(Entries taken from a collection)
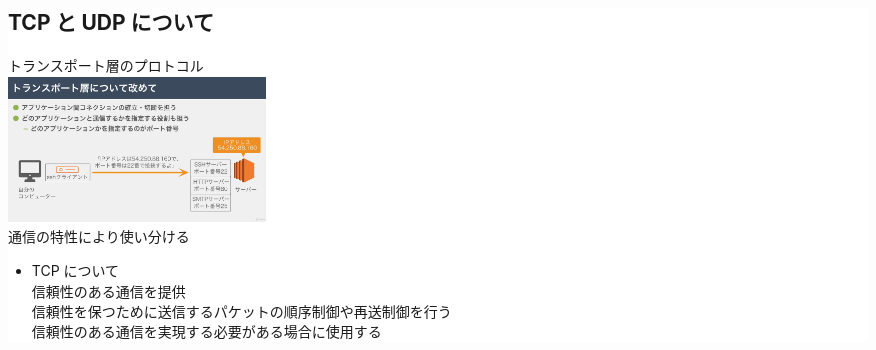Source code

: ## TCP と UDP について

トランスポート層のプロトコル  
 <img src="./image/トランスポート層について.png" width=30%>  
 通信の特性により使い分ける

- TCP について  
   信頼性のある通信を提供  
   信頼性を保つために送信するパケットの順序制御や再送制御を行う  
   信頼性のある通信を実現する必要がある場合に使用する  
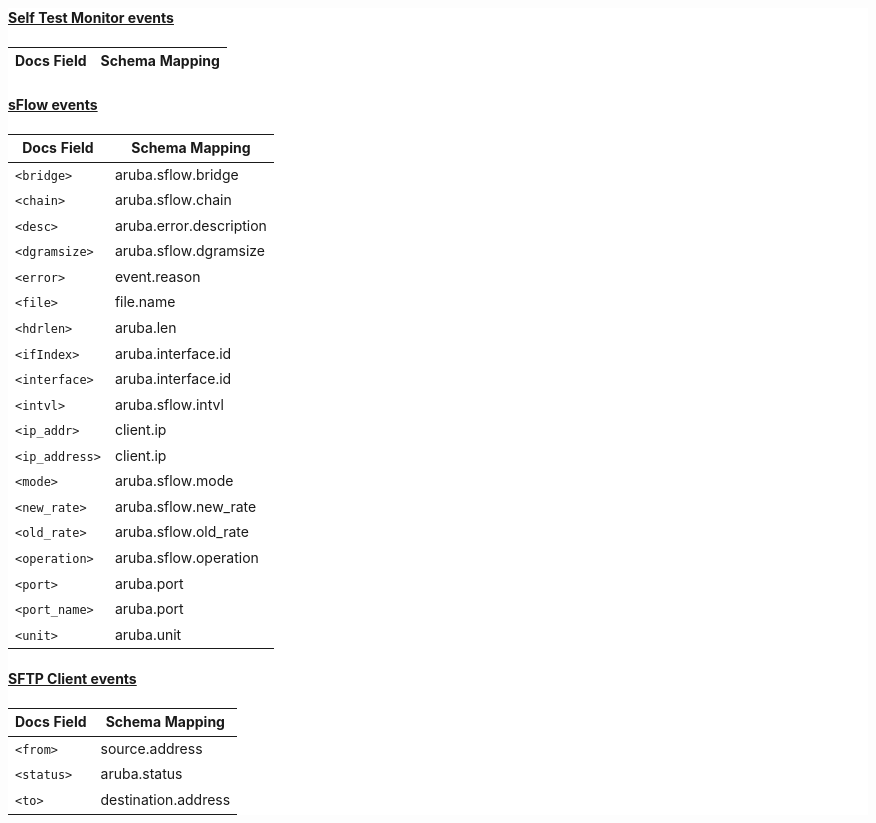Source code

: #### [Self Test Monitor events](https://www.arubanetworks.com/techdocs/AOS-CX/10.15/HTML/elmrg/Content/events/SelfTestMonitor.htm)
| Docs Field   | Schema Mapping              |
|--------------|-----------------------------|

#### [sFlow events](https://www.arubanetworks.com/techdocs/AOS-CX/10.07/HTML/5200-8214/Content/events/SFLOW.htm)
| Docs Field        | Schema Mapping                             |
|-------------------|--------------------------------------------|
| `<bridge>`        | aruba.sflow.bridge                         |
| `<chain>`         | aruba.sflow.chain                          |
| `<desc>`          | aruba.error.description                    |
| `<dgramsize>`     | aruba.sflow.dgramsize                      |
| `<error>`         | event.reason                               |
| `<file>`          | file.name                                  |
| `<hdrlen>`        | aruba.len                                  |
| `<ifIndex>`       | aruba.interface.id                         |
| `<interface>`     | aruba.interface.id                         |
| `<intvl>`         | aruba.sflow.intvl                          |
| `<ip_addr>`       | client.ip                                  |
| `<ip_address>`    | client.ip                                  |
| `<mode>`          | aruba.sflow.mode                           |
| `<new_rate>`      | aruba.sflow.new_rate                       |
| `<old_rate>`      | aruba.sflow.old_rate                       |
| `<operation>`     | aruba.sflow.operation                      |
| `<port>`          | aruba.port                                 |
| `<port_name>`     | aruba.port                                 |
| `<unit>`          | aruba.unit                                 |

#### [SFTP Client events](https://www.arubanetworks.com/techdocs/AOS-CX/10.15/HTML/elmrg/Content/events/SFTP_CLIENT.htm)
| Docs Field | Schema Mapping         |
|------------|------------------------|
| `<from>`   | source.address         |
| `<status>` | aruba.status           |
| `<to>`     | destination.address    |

* * *

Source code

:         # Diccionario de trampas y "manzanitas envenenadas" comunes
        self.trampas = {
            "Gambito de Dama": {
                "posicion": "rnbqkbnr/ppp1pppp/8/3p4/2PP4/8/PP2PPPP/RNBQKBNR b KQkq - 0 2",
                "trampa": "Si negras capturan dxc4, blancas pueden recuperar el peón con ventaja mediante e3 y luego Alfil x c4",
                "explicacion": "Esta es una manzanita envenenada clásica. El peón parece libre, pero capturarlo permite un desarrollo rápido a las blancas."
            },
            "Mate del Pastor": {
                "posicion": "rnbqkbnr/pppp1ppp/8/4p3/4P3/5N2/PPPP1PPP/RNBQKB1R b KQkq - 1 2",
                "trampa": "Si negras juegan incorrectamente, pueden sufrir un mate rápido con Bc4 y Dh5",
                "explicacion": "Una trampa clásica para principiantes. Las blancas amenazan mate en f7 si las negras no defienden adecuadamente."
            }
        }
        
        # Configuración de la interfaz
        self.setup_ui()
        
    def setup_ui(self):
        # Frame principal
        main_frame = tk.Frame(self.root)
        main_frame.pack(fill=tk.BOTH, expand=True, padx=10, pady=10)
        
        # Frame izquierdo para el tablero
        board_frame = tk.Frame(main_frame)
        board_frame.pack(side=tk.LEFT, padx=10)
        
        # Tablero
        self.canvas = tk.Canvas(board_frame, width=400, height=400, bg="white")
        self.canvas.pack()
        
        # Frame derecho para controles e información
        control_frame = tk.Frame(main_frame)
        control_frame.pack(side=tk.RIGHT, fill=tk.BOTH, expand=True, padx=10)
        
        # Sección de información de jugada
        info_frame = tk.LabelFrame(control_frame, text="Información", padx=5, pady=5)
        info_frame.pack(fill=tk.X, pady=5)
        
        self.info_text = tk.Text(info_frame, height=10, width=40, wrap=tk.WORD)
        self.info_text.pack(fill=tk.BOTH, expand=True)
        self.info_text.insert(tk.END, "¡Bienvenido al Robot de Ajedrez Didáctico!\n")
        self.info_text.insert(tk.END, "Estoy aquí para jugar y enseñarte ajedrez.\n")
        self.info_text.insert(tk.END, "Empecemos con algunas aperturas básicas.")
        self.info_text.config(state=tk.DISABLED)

Task statement: The answer must be every line of the data that holds the word "expand".

Exercise result:
        main_frame.pack(fill=tk.BOTH, expand=True, padx=10, pady=10)
        control_frame.pack(side=tk.RIGHT, fill=tk.BOTH, expand=True, padx=10)
        self.info_text.pack(fill=tk.BOTH, expand=True)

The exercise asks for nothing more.